MATERIAL PROVIDED |
====================

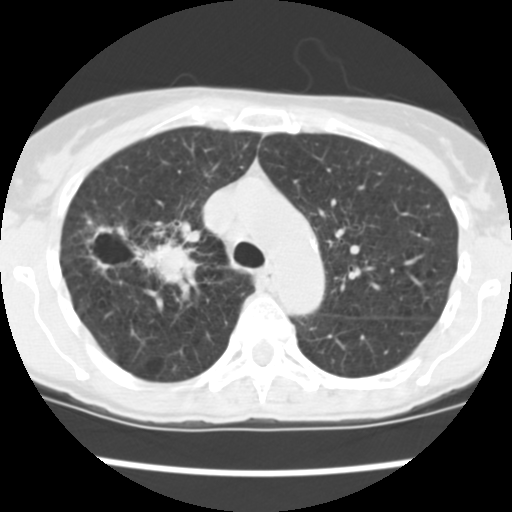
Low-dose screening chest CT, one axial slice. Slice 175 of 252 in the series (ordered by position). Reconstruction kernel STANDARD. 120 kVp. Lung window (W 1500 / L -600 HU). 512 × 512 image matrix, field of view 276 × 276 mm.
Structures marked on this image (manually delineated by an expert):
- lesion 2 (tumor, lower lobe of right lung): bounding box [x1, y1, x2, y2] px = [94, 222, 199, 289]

====================

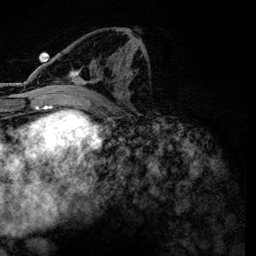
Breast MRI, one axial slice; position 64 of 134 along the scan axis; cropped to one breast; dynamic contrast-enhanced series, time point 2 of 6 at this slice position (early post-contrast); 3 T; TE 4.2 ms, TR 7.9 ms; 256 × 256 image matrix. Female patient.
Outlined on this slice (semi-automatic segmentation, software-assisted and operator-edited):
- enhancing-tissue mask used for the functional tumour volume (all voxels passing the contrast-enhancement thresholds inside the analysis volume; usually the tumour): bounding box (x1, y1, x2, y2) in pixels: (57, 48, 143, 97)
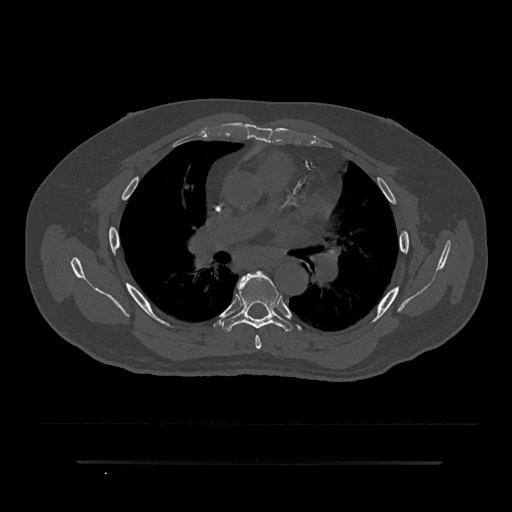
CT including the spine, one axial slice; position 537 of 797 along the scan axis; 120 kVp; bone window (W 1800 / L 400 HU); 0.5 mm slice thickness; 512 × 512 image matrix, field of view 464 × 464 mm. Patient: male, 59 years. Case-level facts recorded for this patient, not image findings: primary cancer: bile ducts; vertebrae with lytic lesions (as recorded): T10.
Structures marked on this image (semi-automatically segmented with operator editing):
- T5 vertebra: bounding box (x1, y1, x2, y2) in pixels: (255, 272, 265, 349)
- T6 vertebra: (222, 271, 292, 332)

====================

TO DO |
Only the lines above from the line with "- T5 vertebra: bounding" to the line with "- T6 vertebra: (222, 271, 292, 332)", those two lines included, should be reproduced exactly.

WORKED SOLUTION |
- T5 vertebra: bounding box (x1, y1, x2, y2) in pixels: (255, 272, 265, 349)
- T6 vertebra: (222, 271, 292, 332)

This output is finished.